The Windrush flows through Oxfordshire and Gloucestershire, surrounded by a lowland catchment of approximately 750 km2. The river drains towards the lowland in the southeast, flowing toward Oxford. The surrounding land is principally occupied by pastures and non-irrigated arable land interspersed with woodland and urbanised land.
Viridian were asked to model an entire lowland catchment of approximately 750 km2 for a basket of ecosystem services, so the client could better understand where to focus effort on the ground, assist with planning, inform stakeholder engagement and influence policy formation.
Viridian sourced all data (mainly open source), carried out all modelling and created both datalayers and final maps for the client. The modelling combined hydraulic flows, vegetation interactions and soil effects to rank every 5m pixel across the catchment for its current ability to reduce flooding, diffuse pollution, erosion/sedimentation, and to improve groundwater recharge. Whole flow paths across the landscape were then analysed to understand where interventions would make the most impact on local problems, then understand which habitat types should be created on those locations to optimise the benefits.
The output datalayers ranked every 5m pixel for the degree of impact it offered by optimising its habitat type, so it was simple to identify where actions should be targeted. Where the most effective interventions were not possible due to local considerations, the next effective locations could be considered and so on until agreement was reached. Datalayers were produced for each service individually, as well as the most effective compromise for provision of all services simultaneously.
Some example of output maps can be viewed here http://viridianlogic.com/windrush-catchment-scale-planning/
This was a commercial application of ecosystem service modelling. The client - a wildlife trust - wanted to understand how improving natural habitats within the catchment could also improve ecosystem services, especially around water quantity and quality. This could be used for decision support on conservation activities and to engage stakeholders beyond environmental conservation. Such stakeholders included landowners for wider benefits of landuse change, funders for PES (including natural flood management), residents for active involvement, and regulators for policy support.
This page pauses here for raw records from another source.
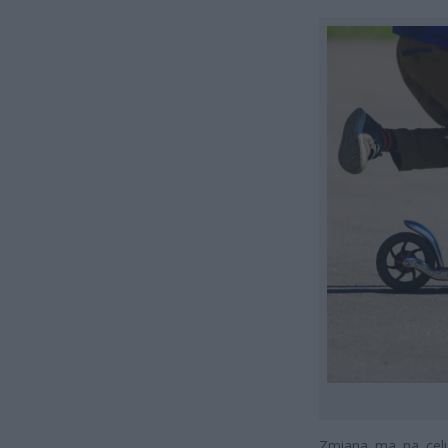
Zmiana ma na celu 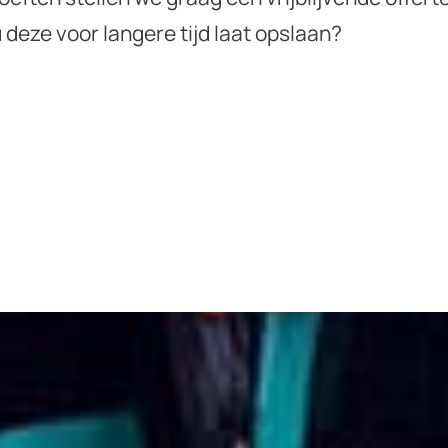
deze voor langere tijd laat opslaan?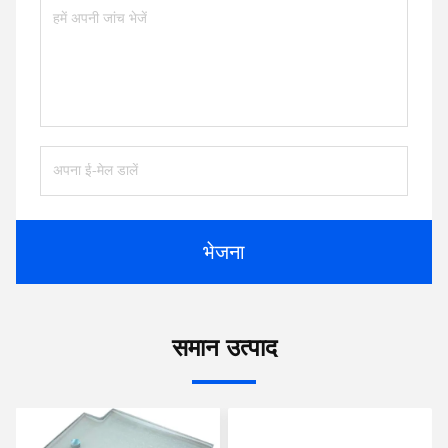
भेजना
समान उत्पाद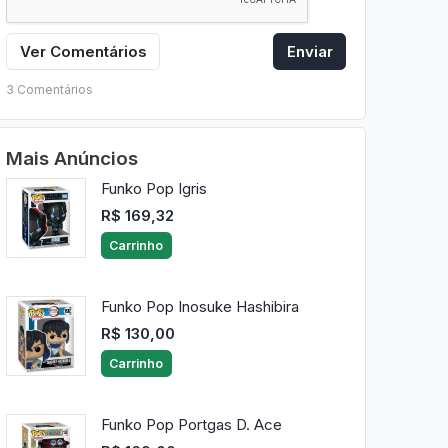
Ver Comentários
Enviar
3 Comentários
Mais Anúncios
Funko Pop Igris
R$ 169,32
Carrinho
Funko Pop Inosuke Hashibira
R$ 130,00
Carrinho
Funko Pop Portgas D. Ace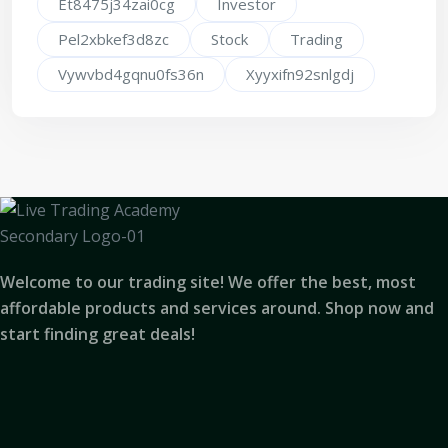
Et8475j34zai0cg
Investor
Pel2xbkef3d8zc
Stock
Trading
Vywvbd4gqnu0fs36n
Xyyxifn92snlgdj
Welcome to our trading site! We offer the best, most
affordable products and services around. Shop now and
start finding great deals!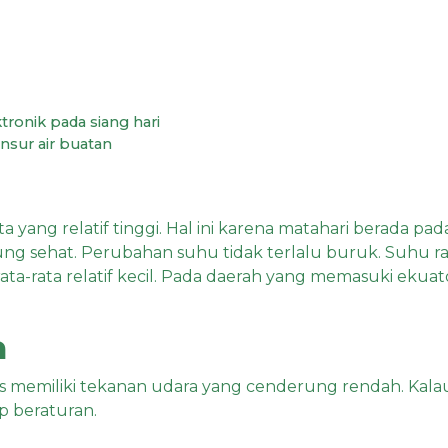
ronik pada siang hari
sur air buatan
ta yang relatif tinggi. Hal ini karena matahari berada pad
g sehat. Perubahan suhu tidak terlalu buruk. Suhu rata-
ta-rata relatif kecil. Pada daerah yang memasuki ekuat
a
opis memiliki tekanan udara yang cenderung rendah. Ka
 beraturan.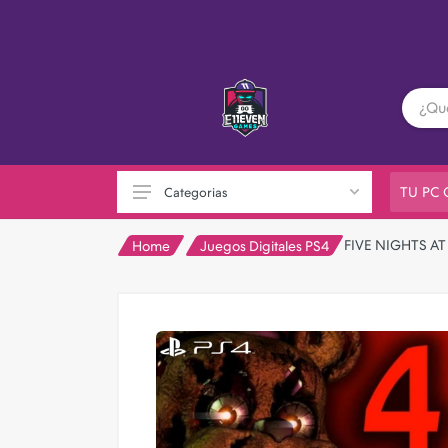
TU PC
Categorias
FIVE NIGHTS AT 
Home
Juegos Digitales PS4
PC GAMER
Playstation
XBOX
Nintendo
Otras consolas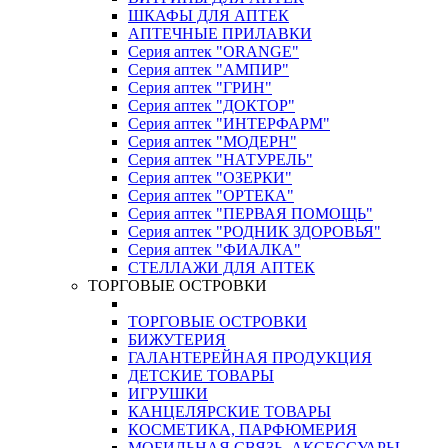
ШКАФЫ ДЛЯ АПТЕК
АПТЕЧНЫЕ ПРИЛАВКИ
Серия аптек "ORANGE"
Серия аптек "АМПИР"
Серия аптек "ГРИН"
Серия аптек "ДОКТОР"
Серия аптек "ИНТЕРФАРМ"
Серия аптек "МОДЕРН"
Серия аптек "НАТУРЕЛЬ"
Серия аптек "ОЗЕРКИ"
Серия аптек "ОРТЕКА"
Серия аптек "ПЕРВАЯ ПОМОЩЬ"
Серия аптек "РОДНИК ЗДОРОВЬЯ"
Серия аптек "ФИАЛКА"
СТЕЛЛАЖИ ДЛЯ АПТЕК
ТОРГОВЫЕ ОСТРОВКИ
ТОРГОВЫЕ ОСТРОВКИ
БИЖУТЕРИЯ
ГАЛАНТЕРЕЙНАЯ ПРОДУКЦИЯ
ДЕТСКИЕ ТОВАРЫ
ИГРУШКИ
КАНЦЕЛЯРСКИЕ ТОВАРЫ
КОСМЕТИКА, ПАРФЮМЕРИЯ
МОБИЛЬНАЯ СВЯЗЬ, АКСЕССУАРЫ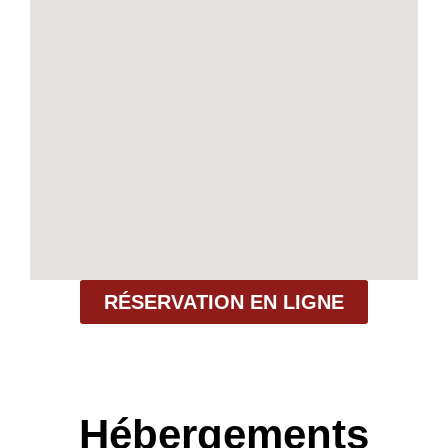
RÉSERVATION EN LIGNE
Hébergements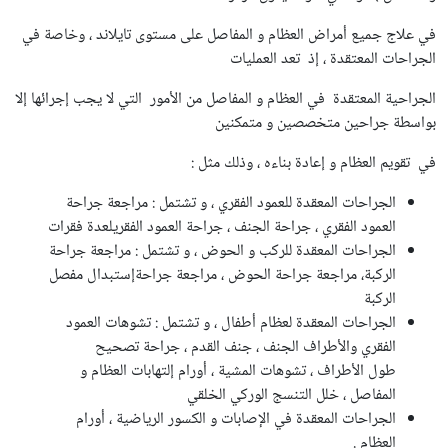
في علاج جميع أمراض العظام و المفاصل على مستوى تايلاند ، وخاصة في
الجراحات المعتقدة ، إذ تعد العمليات
الجراحية المعتقدة في العظام و المفاصل من الأمور التي لا يجب إجرائها إلا
بواسطة جراحين متخصصين و متمكنين
في تقويم العظام و إعادة بناءه ، وذلك مثل :
الجراحات المعقدة للعمود الفقري ، و تشتمل : مراجعة جراحة
العمود الفقري ، جراحة الجنف ، جراحة العمود الفقريلعدة فقرات
الجراحات المعقدة للركب و الحوض ، و تشتمل : مراجعة جراحة
الركبة، مراجعة جراحة الحوض ، مراجعة جراحةإستبدال مفصل
الركبة
الجراحات المعقدة لعظام أطفال ، و تشتمل : تشوهات العمود
الفقري والأطراف الجنف ، جنف القدم ، جراحة تصحيح
طول الأطراف ، تشوهات المشية ، أورام إلتهابات العظام و
المفاصل ، خلل التنسج الوركي الخلقي
الجراحات المعقدة في الإصابات و الكسور الرياضية ، أورام
العظام .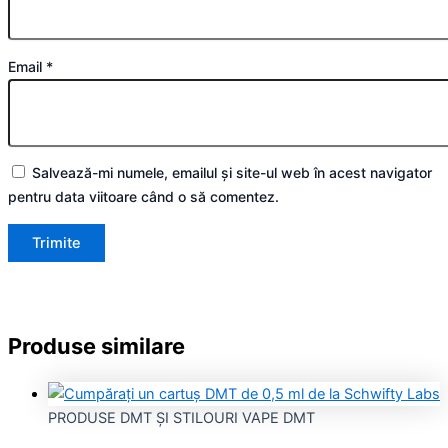
Email
*
Salvează-mi numele, emailul și site-ul web în acest navigator
pentru data viitoare când o să comentez.
Produse similare
PRODUSE DMT ȘI STILOURI VAPE DMT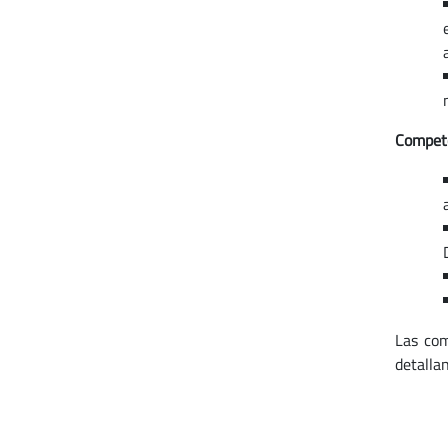
Compet
Las com
detalla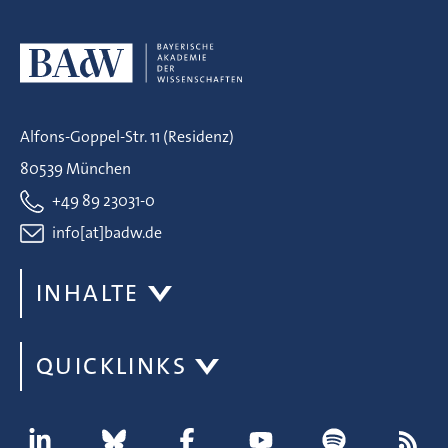
Alfons-Goppel-Str. 11 (Residenz)
80539 München
+49 89 23031-0
info[at]badw.de
INHALTE
QUICKLINKS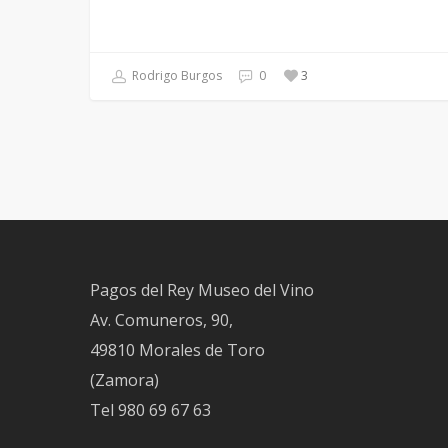
Rodrigo Burgos
0
3
Pagos del Rey Museo del Vino
Av. Comuneros, 90,
49810 Morales de Toro
(Zamora)
Tel
980 69 67 63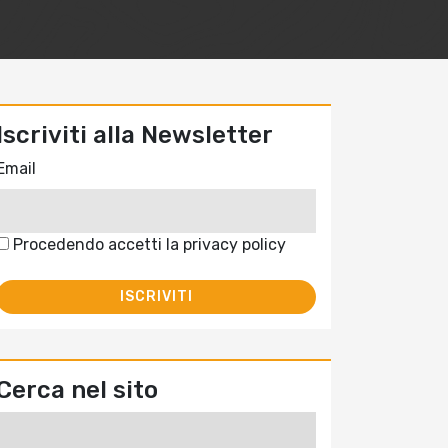
Iscriviti alla Newsletter
Email
Procedendo accetti la privacy policy
Cerca nel sito
Ricerca
per: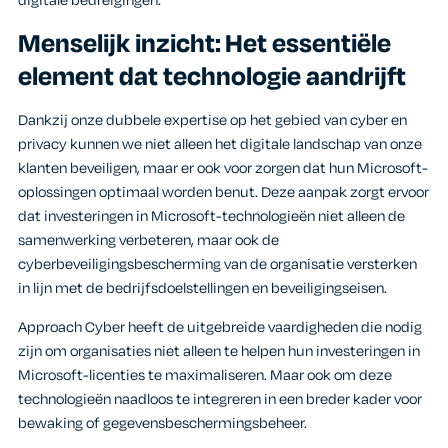
digitale bedreigingen.
Menselijk inzicht: Het essentiële
element dat technologie aandrijft
Dankzij onze dubbele expertise op het gebied van cyber en
privacy kunnen we niet alleen het digitale landschap van onze
klanten beveiligen, maar er ook voor zorgen dat hun Microsoft-
oplossingen optimaal worden benut. Deze aanpak zorgt ervoor
dat investeringen in Microsoft-technologieën niet alleen de
samenwerking verbeteren, maar ook de
cyberbeveiligingsbescherming van de organisatie versterken
in lijn met de bedrijfsdoelstellingen en beveiligingseisen.
Approach Cyber heeft de uitgebreide vaardigheden die nodig
zijn om organisaties niet alleen te helpen hun investeringen in
Microsoft-licenties te maximaliseren. Maar ook om deze
technologieën naadloos te integreren in een breder kader voor
bewaking of gegevensbeschermingsbeheer.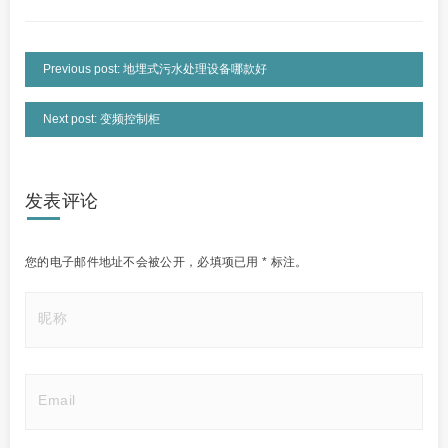
Previous post: 地埋式污水处理设备哪款好
Next post: 变频控制柜
发表评论
您的电子邮件地址不会被公开，
必填项已用
*
标注。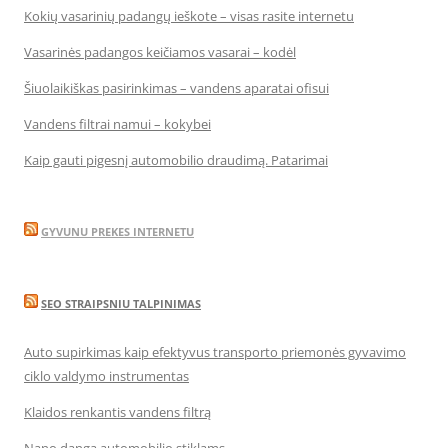
Kokių vasarinių padangų ieškote – visas rasite internetu
Vasarinės padangos keičiamos vasarai – kodėl
Šiuolaikiškas pasirinkimas – vandens aparatai ofisui
Vandens filtrai namui – kokybei
Kaip gauti pigesnį automobilio draudimą. Patarimai
GYVUNU PREKES INTERNETU
SEO STRAIPSNIU TALPINIMAS
Auto supirkimas kaip efektyvus transporto priemonės gyvavimo
ciklo valdymo instrumentas
Klaidos renkantis vandens filtrą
The outputs were particularly useful for these objectives, since the model ranked every 5m pixel across the catchment for its ability to improve local problems through nature based solutions, but did so using whole flow paths across the entire landscape. It also showed which habitat type should be created in each location. This meant that the optimising of ecosystem services could be balanced with other local priorities, restrictions and trade-offs. The understandable, visual presentation of results facilitated discussions with non-technical parties to achieve agreement.
The modelling was developed from the Natural Capital Project's RIOS system, and is appropriate for international use. Many of the datasets currently used are European or world-wide in scope. The outputs are in simple GIS format, so can be integrated with any other such modelling or surveys, including wider ecosystem service analyses. The model has been applied in mountainous, upland and lowland settings. It could be applied to urban setting, with appropriate data provision.
The prioritisation of impact gives a much richer result than the normal GIS opportunity mapping. It is important to keep output maps simple to understand. Quantification of flood reductions from NbS would be useful; this is now being developed by Viridian.